Jaekeun Lee's Space     Projects     About Me     Blog     Writings     Tags

Logistic Regression

Tags:

  • Logistic Model is a statistical model that uses a logistic function to classify dependent variable.

  • In general, (Binary) Logistic Regression is used for binary classification. (Pass/Fail, Alive/Dead, Win/Lose, etc…) If there are more numbers of dependent variables, you should look into multinomial logistic regression

  • As its purpose is mainly in binary classification, the model is often used for supervised machine learning.

  • The dependent variables are labeled as 0 or 1.

  • If the probability of predicting dependent variable to 0 is above 50%, the dependent variable will be classified as 0. Else, it would be classified as 1.

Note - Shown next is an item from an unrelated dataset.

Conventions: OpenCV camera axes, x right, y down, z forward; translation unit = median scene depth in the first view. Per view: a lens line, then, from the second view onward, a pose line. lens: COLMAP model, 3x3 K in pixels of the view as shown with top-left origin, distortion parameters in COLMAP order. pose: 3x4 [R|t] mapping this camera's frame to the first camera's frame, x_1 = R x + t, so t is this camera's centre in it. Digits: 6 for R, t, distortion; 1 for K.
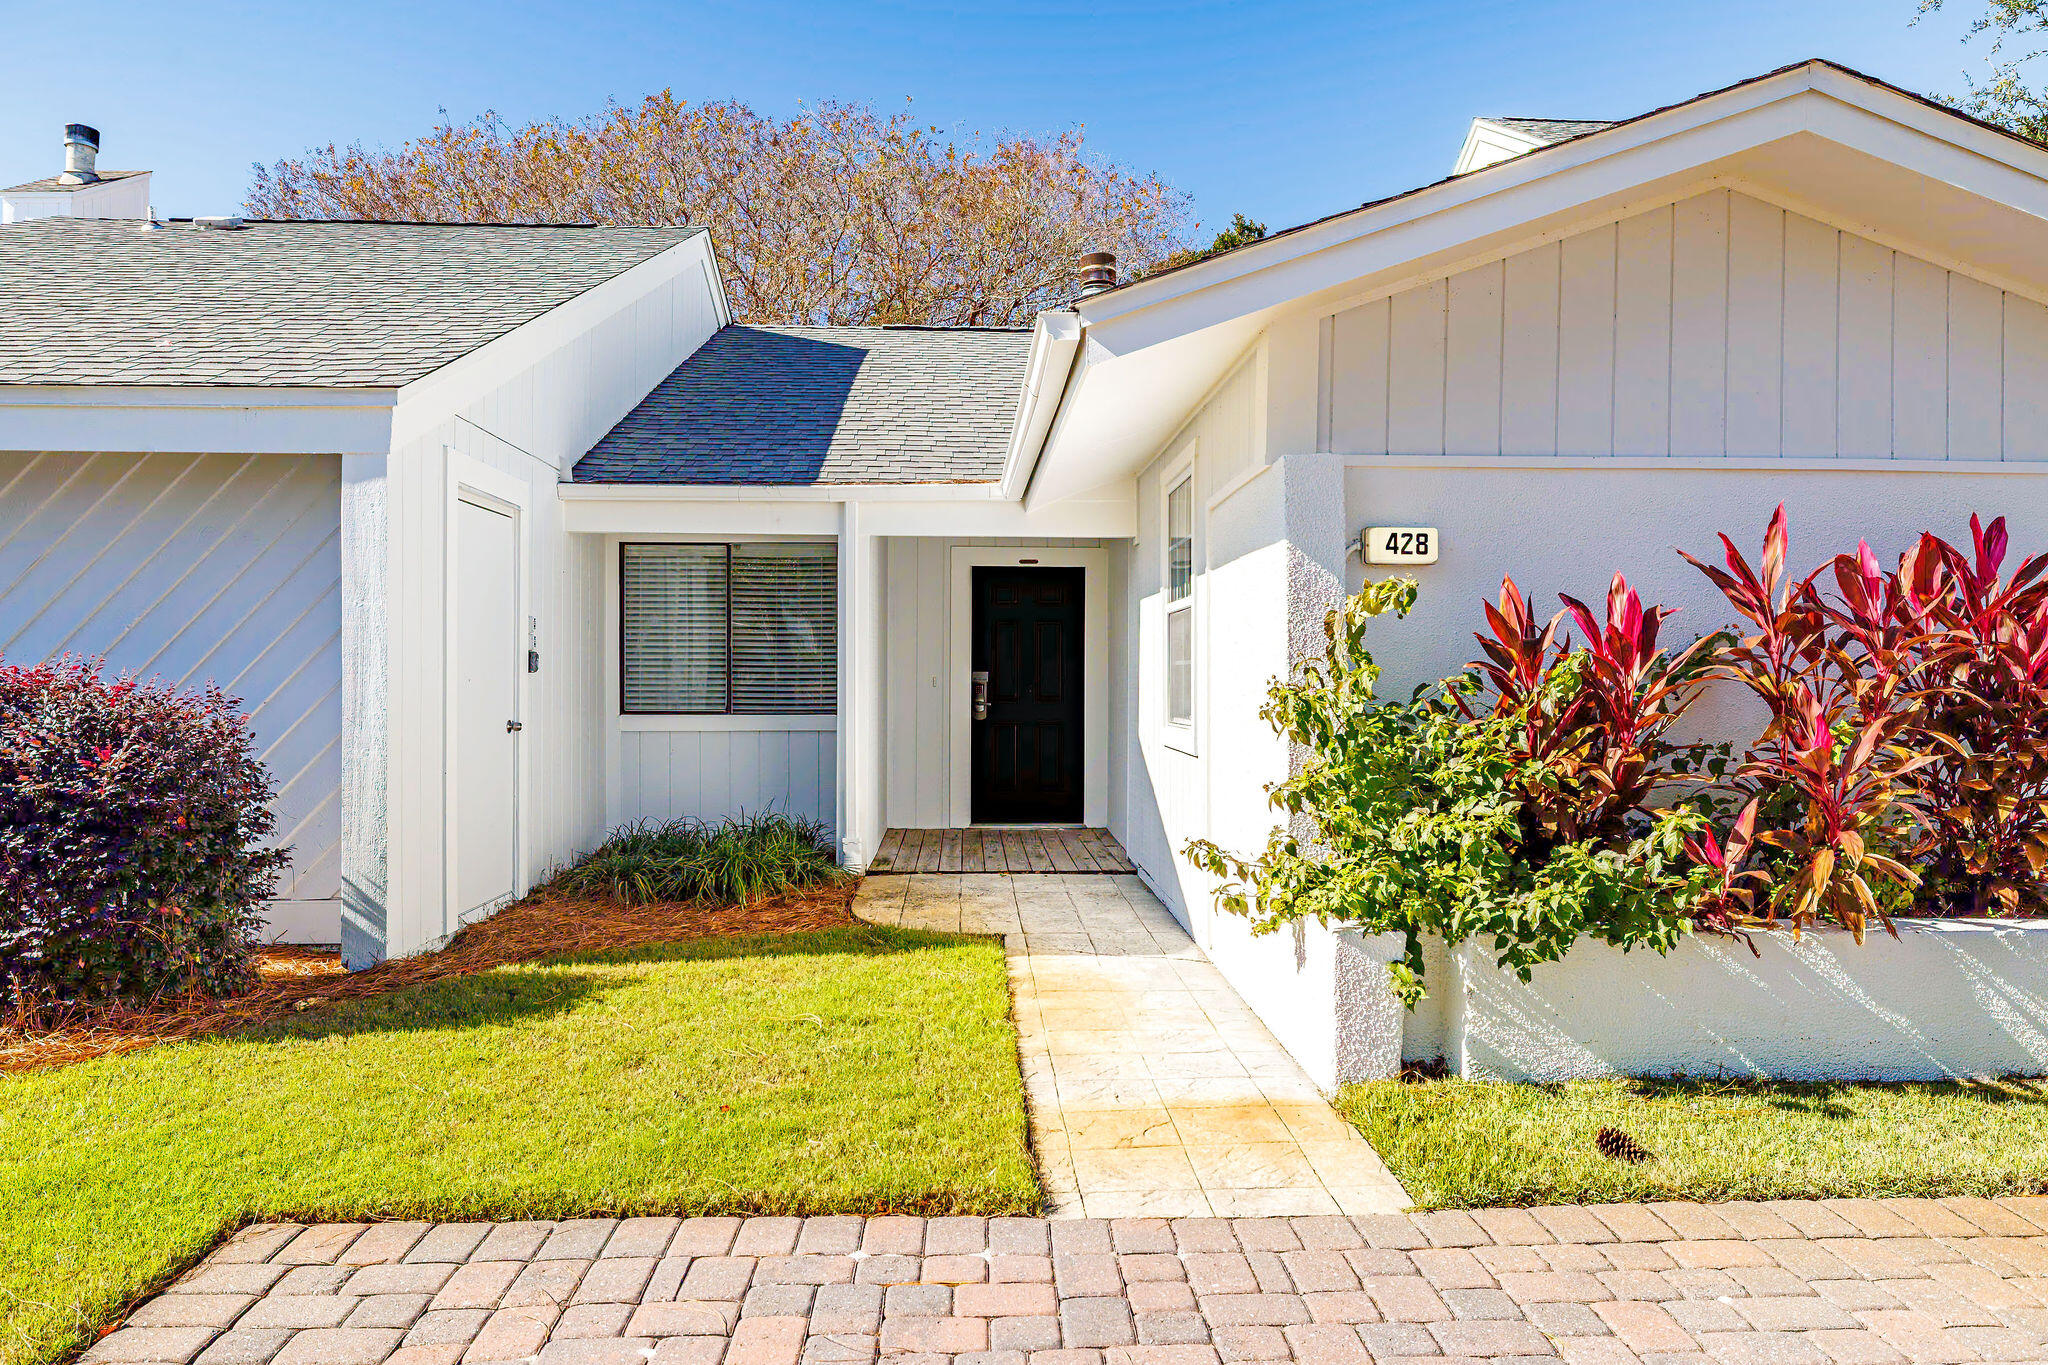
lens RADIAL K [[1353.0, 0, 1072.4], [0, 1353.0, 687.8], [0, 0, 1]] dist [0.000332, -0.000926]
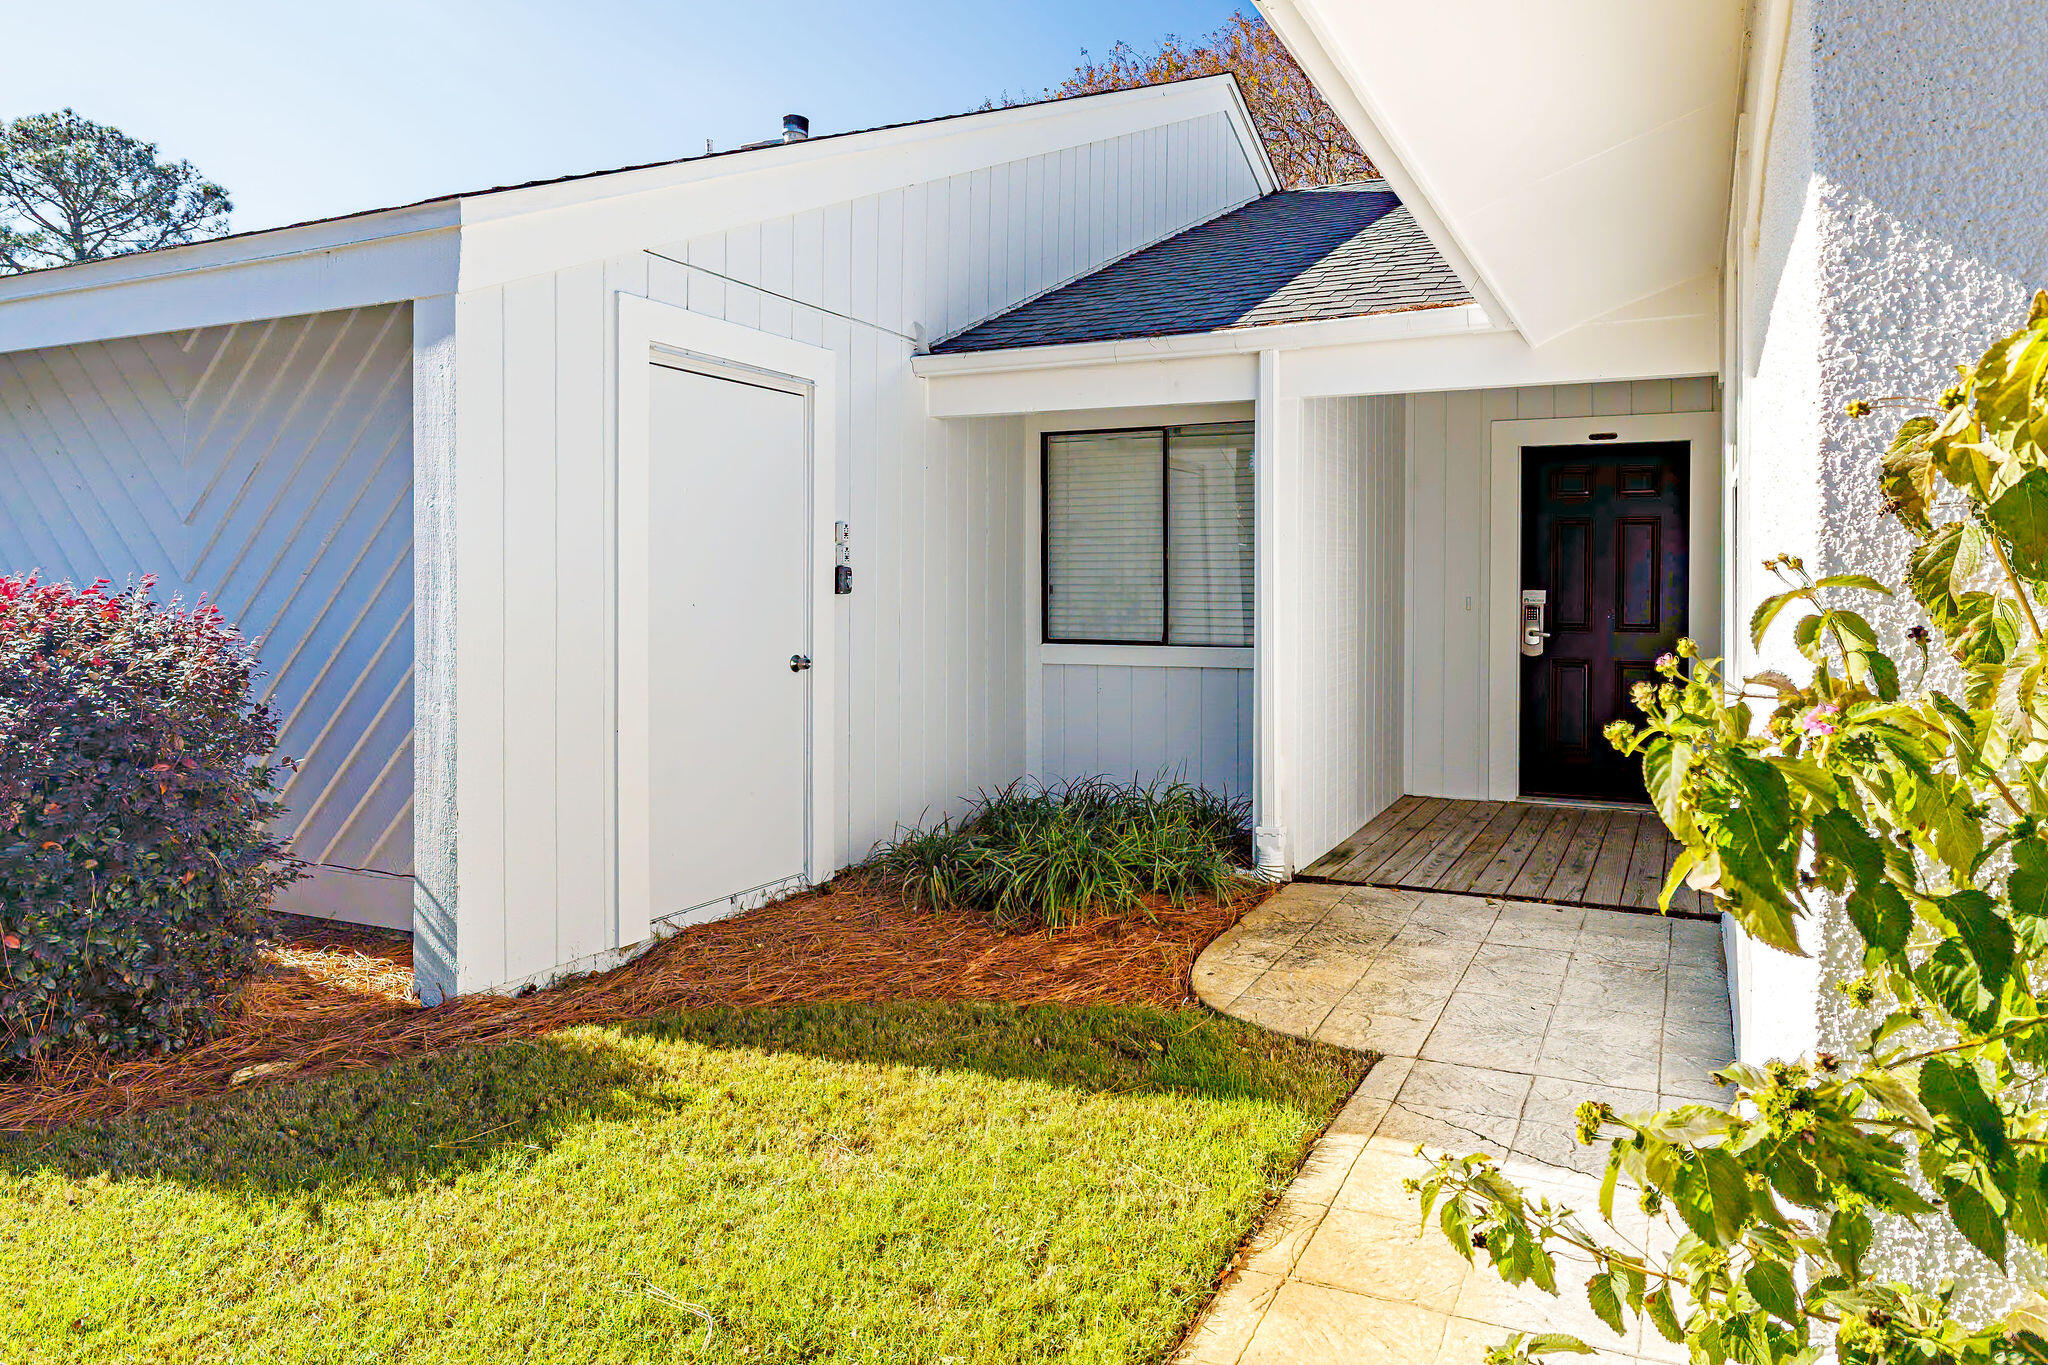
lens RADIAL K [[1297.9, 0, 1127.8], [0, 1297.9, 597.6], [0, 0, 1]] dist [0.000399, -0.001568]
pose [[0.886672, 0.003250, -0.462387, 0.094118], [-0.004528, 0.999988, -0.001654, -0.008533], [0.462376, 0.003560, 0.886677, 0.406249]]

The Logistic Model derived from linear regression. If we set y as the probability of predicting one of the two dependent variables, classification becomes easy.

If y > 0.5, it will be labeled as dependent variable A. If y < 0.5, it will be labeled as dependent variable B.

\[y = ax+b\]

However, as we can see from the linear regression model above, y and x can have infinite values. As the name suggests, the logistic model is derived from the linear equation by transforming it with logit function.


Logit Function

Logit function, or log-odds is the logarithm of the odds(relative probability the event will happen)

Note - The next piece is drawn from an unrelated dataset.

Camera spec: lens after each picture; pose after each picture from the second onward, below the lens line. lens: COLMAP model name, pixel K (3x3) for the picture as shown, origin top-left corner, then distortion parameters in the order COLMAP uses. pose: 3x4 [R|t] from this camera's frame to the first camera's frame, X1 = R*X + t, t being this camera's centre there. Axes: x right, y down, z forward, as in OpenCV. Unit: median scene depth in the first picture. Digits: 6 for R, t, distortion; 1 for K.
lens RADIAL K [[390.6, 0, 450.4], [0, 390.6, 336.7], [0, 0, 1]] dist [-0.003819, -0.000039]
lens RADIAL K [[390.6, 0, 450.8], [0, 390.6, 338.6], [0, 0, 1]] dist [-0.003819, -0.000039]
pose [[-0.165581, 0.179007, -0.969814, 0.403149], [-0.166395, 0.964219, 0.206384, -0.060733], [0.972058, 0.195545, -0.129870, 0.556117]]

\(odds : \frac{p}{1-p}\) p is the probability that the event will happen. Thus, the logit function and inverse logit function is:

\[logit(p)= ln\frac{p}{1-p}\]

Logistic Function

Using the logit function, the linear model can be transformed as following equation:

\(logit(p)= ln\frac{p}{1-p}= ax + b\)
\(\frac{1-p}{p}= \frac{1}{e^{ax+b}}\)
\(p= \frac{e^{ax+b}}{e^{ax+b}+1}\)


How to Use it on Python


Let’s get into some practical stuff now. The code for logistic regression is pretty short and simple. You just need training dataset and testing dataset to build a model.

from sklearn.linear_model import LogisticRegression

# Calling the function and training data
lg = LogisticRegression() #make an instance of the Model
lg.fit(x_train, y_train)  #fit your training dataset

# Making predictions and calculating accuracy
predictions = lg.predict(x_test) # Predictions 
accr = lg.score(x_test, y_test) # Accuracy

print(predictions)
print(accr)